Below, find the line containing "hfov_deg: 61.4"; from there to the final line, print every line exactly and skip the pictures.

==================================================

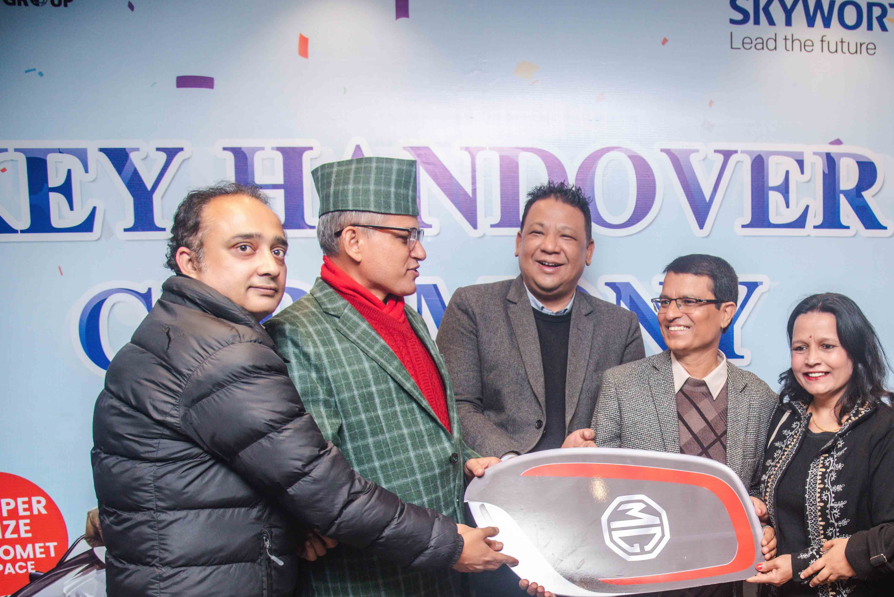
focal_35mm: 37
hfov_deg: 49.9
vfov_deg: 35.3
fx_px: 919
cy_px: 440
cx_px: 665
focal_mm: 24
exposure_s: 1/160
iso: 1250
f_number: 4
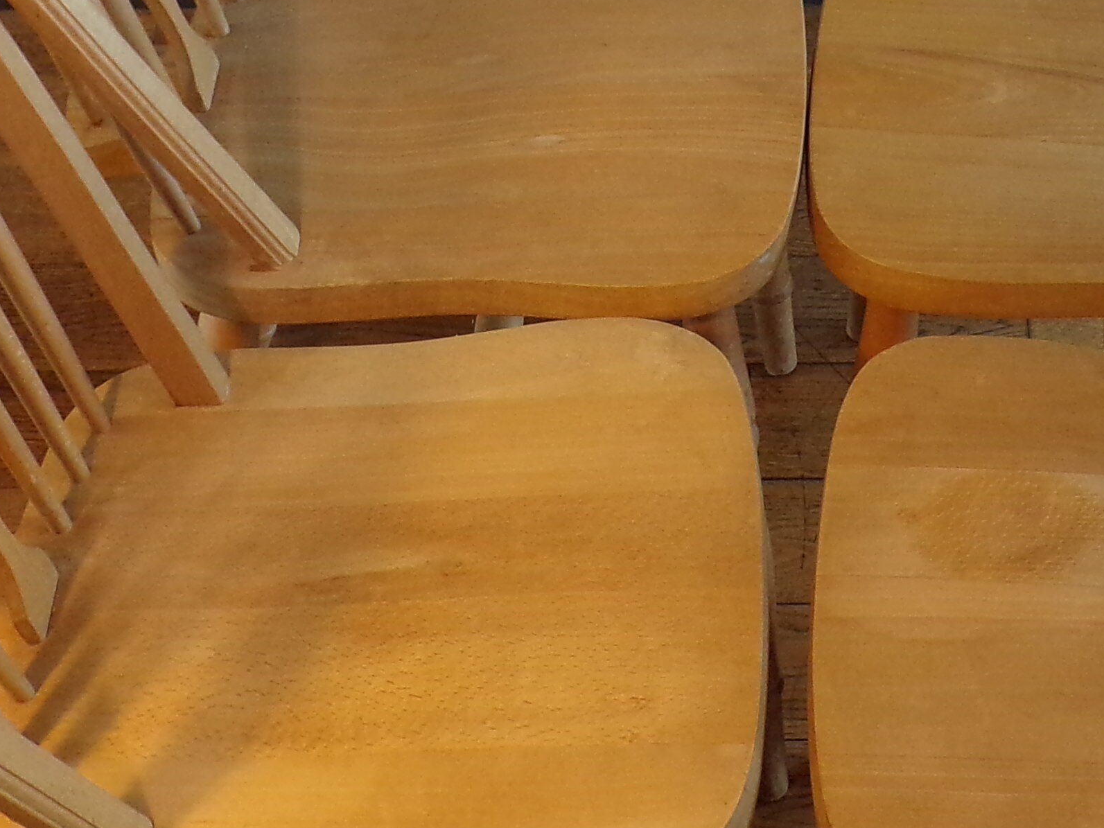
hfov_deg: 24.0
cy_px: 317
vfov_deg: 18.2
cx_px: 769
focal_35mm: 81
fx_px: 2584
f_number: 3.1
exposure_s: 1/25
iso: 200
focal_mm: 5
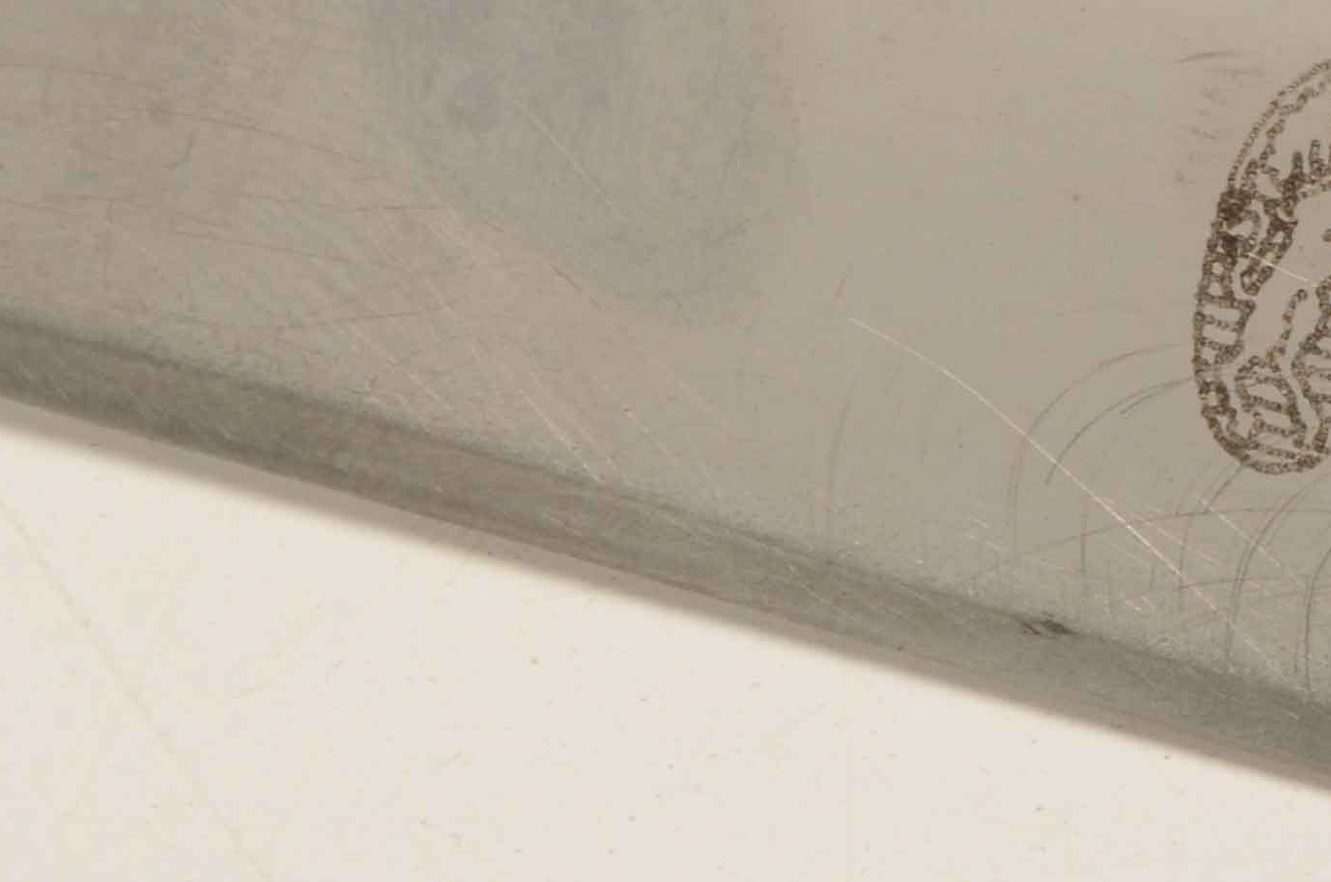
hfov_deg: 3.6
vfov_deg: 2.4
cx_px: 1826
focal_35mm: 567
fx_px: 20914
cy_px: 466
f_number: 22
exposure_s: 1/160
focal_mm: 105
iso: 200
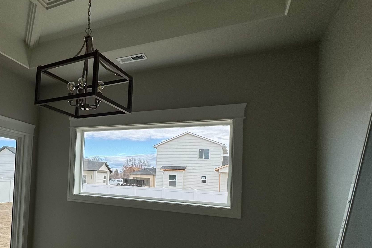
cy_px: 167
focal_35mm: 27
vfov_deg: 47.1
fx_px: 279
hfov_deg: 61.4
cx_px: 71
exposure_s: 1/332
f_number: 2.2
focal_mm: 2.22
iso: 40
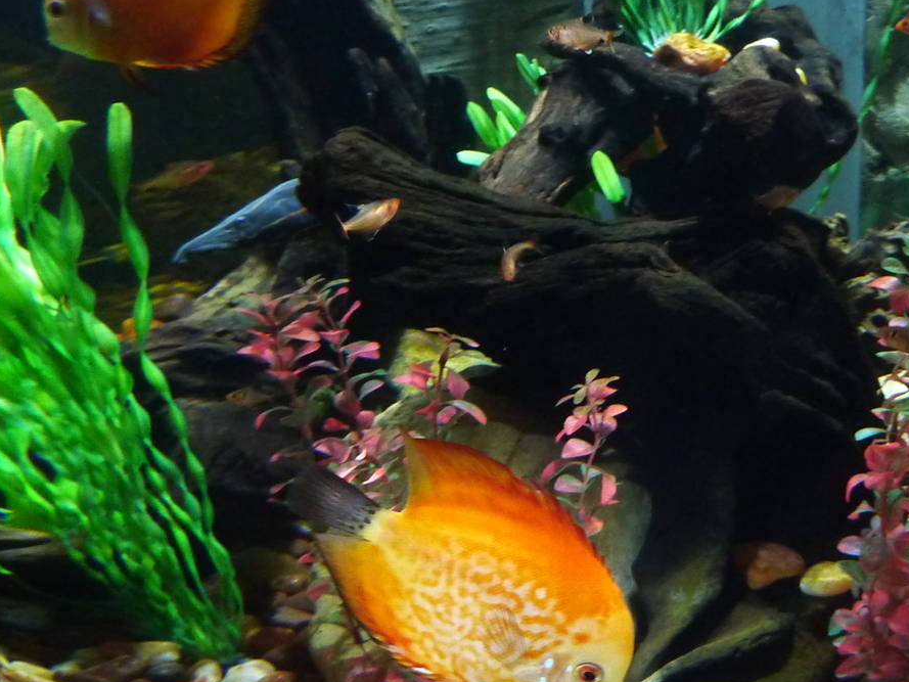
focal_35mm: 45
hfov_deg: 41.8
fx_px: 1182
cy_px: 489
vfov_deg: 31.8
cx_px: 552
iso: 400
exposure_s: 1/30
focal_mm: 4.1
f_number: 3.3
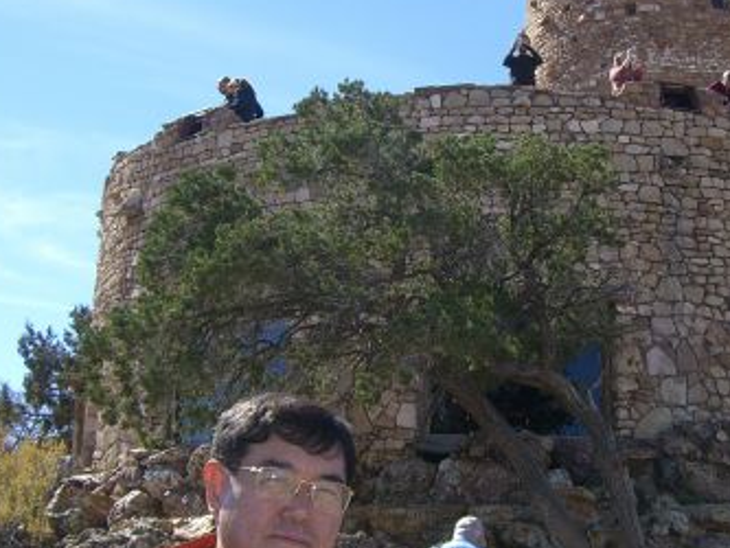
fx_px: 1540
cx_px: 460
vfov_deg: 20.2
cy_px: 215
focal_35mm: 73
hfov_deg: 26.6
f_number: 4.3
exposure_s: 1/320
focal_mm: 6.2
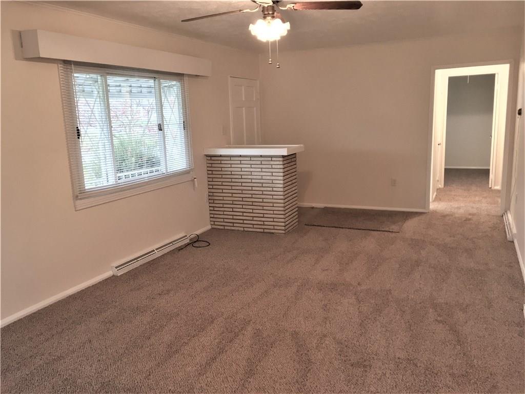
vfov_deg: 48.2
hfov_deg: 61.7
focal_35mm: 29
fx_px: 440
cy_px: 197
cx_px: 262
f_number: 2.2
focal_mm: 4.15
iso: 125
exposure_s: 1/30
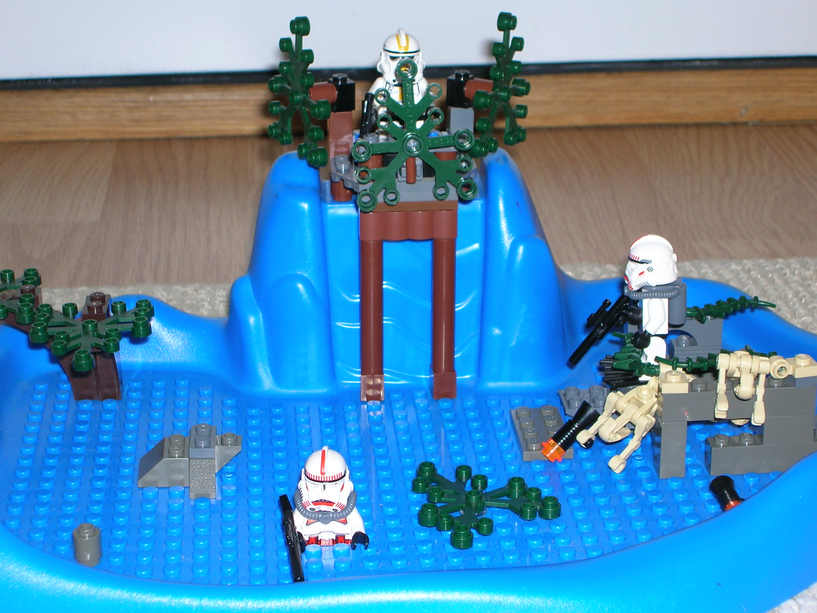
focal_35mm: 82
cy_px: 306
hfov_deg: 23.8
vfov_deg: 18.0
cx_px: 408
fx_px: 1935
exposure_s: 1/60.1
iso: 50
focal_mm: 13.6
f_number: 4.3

==================================================

__WRITTEN SOLUTION__
hfov_deg: 61.4
cx_px: 71
exposure_s: 1/332
f_number: 2.2
focal_mm: 2.22
iso: 40
focal_35mm: 45
hfov_deg: 41.8
fx_px: 1182
cy_px: 489
vfov_deg: 31.8
cx_px: 552
iso: 400
exposure_s: 1/30
focal_mm: 4.1
f_number: 3.3
fx_px: 1540
cx_px: 460
vfov_deg: 20.2
cy_px: 215
focal_35mm: 73
hfov_deg: 26.6
f_number: 4.3
exposure_s: 1/320
focal_mm: 6.2
vfov_deg: 48.2
hfov_deg: 61.7
focal_35mm: 29
fx_px: 440
cy_px: 197
cx_px: 262
f_number: 2.2
focal_mm: 4.15
iso: 125
exposure_s: 1/30
focal_35mm: 82
cy_px: 306
hfov_deg: 23.8
vfov_deg: 18.0
cx_px: 408
fx_px: 1935
exposure_s: 1/60.1
iso: 50
focal_mm: 13.6
f_number: 4.3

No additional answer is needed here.